Recent CBAs have tied the hands of baseball front offices when it comes to signing the best young talents. There are caps on draft spending and on payments to international free agents. Pair that with the chronically underpaid grind of the minor leagues and six years of club control should you make it to the Majors, and you have a system that does not reward elite talent.
Players do not have leverage in baseball. Murray and Scott Boras are in a rare position of power, and they are using it to their advantage. This is a once-in-a-generation tug of war between a relatively flourishing NFL and poorly marketed MLB.
Offering Murray a new contract, separate from his draft bonus, does not violate the spirit of the CBA, as reported by Ken Rosenthal on MLB Network.
That is significant.
MLB should be changing their rules regardless. The fact they do not have to break their own CBA to keep Murray changes the dynamic in this unique situation, however. It removes a potential roadblock for the Athletics.
Sport needs stars, and luring Murray from the temptation of being a first round quarterback would be a coup for MLB, not just Oakland. A coup that the sport so desperately needs right now.
A lot needs to change in baseball. Marketing stars like Mike Trout and Bryce Harper better is part of it but attracting those players in the first place is key too. Murray, whether he’s a handy Major Leaguer or a perennial MVP contender, is a going to be in the spotlight for years to come. The attention on him, much like with Shohei Ohtani last winter, means more eyes on baseball.

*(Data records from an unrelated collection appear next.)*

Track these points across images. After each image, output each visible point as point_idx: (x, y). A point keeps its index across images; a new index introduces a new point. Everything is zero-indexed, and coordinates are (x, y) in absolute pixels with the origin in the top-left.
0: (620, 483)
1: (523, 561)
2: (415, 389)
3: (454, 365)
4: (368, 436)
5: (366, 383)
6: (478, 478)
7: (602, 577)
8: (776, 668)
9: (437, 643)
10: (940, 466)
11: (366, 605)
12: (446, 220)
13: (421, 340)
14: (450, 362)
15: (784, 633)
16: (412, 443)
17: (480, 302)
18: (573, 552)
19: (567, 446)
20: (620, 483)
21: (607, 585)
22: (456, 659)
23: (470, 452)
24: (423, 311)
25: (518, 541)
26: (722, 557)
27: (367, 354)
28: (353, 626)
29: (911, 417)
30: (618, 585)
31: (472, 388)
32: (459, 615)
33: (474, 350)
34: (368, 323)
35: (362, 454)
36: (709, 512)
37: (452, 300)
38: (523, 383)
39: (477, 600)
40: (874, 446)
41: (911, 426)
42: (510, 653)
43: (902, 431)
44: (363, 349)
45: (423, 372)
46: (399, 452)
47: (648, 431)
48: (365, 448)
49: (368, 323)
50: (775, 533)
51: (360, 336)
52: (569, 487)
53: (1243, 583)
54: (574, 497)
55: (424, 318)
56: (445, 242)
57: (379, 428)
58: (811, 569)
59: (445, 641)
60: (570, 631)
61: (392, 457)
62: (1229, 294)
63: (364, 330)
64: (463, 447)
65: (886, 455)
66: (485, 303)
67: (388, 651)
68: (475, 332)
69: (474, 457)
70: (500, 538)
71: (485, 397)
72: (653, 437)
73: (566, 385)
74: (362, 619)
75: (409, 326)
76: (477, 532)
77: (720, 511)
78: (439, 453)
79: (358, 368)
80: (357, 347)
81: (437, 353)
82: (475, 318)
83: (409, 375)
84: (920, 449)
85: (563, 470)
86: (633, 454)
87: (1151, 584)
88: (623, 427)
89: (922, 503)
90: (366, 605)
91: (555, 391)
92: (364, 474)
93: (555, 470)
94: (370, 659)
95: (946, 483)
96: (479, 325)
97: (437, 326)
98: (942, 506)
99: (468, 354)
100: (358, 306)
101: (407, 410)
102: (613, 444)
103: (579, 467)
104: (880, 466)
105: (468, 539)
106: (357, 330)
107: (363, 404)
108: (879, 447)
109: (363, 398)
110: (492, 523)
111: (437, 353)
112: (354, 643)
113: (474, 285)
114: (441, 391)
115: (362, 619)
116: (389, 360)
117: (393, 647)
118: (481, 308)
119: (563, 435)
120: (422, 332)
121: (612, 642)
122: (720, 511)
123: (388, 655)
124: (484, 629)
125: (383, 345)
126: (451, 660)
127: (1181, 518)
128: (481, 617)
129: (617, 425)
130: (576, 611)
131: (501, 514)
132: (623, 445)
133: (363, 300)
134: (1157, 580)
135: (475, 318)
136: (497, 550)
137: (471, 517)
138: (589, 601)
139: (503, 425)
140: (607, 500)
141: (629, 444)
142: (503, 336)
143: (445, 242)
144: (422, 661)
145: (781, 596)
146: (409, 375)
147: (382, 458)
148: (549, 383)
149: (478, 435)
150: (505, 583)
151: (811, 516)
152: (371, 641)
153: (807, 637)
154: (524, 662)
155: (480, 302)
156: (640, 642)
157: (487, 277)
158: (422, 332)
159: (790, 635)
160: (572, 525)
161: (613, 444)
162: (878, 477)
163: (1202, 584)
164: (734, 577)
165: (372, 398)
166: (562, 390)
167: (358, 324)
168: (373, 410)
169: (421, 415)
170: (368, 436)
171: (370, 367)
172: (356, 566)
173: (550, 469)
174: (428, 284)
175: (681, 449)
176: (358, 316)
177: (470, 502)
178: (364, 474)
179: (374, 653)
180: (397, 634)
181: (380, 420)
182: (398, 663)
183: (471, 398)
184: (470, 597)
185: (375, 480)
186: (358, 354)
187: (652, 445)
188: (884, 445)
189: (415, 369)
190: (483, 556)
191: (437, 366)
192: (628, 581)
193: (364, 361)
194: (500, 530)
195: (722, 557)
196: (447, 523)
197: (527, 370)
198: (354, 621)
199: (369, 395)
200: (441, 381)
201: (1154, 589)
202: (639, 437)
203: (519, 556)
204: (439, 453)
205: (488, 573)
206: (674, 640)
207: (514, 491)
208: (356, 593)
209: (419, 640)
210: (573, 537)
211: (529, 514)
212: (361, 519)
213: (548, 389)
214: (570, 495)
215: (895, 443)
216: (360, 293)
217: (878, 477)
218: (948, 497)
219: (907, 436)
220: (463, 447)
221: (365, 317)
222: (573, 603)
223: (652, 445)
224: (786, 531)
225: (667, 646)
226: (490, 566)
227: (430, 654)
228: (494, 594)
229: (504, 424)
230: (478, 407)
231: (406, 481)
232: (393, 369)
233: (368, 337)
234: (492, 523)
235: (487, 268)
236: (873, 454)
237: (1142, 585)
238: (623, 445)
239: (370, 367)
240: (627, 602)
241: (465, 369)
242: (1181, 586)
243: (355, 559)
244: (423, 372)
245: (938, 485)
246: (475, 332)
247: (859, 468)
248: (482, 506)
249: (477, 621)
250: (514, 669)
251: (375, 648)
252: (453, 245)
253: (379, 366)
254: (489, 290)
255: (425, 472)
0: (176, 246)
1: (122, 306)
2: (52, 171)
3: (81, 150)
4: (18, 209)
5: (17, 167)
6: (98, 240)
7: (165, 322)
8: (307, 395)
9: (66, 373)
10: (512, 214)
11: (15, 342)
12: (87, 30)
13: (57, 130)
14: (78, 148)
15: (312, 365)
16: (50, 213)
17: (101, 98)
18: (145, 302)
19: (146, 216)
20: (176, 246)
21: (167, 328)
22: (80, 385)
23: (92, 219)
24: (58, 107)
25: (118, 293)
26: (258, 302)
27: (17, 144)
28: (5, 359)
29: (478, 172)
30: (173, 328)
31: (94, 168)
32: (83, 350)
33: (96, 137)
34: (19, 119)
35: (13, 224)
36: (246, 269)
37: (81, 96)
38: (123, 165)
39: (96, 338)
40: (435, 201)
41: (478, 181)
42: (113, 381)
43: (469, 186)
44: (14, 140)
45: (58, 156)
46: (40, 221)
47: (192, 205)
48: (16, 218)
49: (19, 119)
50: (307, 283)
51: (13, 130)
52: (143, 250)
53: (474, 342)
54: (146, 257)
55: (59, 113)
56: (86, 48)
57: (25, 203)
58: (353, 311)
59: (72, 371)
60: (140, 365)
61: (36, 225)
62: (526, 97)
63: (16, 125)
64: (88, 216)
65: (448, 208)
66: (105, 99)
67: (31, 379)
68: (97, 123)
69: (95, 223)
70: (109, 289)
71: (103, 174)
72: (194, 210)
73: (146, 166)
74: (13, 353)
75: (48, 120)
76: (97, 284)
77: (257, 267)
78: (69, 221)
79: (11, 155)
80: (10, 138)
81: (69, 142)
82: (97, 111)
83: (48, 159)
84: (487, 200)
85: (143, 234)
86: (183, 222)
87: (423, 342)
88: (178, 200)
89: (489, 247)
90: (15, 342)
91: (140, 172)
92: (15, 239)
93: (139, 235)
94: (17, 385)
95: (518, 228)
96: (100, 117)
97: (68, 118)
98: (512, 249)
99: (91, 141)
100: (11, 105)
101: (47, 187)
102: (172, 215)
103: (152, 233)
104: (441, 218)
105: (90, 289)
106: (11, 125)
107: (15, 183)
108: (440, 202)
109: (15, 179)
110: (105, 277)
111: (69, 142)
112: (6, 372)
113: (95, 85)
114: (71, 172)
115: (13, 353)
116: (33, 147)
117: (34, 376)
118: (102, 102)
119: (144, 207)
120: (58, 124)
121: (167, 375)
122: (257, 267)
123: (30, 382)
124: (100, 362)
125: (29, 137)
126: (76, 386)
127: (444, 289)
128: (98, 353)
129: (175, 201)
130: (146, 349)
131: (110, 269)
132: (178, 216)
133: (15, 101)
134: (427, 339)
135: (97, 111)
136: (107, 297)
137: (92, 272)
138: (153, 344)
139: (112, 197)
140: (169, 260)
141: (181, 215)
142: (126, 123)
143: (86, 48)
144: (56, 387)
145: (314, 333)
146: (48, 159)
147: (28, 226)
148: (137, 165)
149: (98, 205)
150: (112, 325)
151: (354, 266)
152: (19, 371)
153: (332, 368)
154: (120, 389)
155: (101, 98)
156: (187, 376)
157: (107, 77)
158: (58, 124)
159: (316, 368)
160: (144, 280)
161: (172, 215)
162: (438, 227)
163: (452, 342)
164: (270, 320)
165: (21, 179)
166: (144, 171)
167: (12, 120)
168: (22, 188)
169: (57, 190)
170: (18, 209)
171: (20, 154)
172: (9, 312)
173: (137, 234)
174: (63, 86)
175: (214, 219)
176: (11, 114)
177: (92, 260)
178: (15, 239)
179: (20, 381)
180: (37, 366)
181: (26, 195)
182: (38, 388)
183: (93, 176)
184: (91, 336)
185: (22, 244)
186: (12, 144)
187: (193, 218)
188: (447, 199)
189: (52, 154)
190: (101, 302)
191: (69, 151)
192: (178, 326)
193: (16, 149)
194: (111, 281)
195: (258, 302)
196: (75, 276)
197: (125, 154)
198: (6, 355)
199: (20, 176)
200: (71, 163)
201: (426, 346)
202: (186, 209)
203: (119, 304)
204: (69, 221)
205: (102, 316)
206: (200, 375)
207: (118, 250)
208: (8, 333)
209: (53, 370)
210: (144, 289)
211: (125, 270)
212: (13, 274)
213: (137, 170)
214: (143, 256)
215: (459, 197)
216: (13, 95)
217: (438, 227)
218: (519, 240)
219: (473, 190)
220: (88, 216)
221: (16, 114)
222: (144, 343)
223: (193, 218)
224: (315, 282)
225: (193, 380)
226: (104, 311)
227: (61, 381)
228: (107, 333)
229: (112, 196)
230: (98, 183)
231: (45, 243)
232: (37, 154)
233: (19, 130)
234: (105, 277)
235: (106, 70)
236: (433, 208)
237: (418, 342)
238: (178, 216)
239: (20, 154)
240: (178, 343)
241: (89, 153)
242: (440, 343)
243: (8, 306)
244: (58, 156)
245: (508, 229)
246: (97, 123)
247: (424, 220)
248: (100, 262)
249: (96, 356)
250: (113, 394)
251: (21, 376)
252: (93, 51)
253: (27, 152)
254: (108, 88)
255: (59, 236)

In an ideal world, this is just be the beginning of several alterations to the sport. Teams need greater flexibility in their recruitment and multi-sport athletes need proper incentivisation to pick baseball over immediate riches and stardom in the NBA and NFL. Minor leaguers pay is an embarrassment and the under compensation of young players once they make the big leagues must be addressed.
Getting Murray to opt for baseball is not a fix-all. Keeping an elite talent in the sport can only be a good thing, though, and it may yet be a catalyst for draft, recruitment and minor league changes that this saga has shone a brighter light on.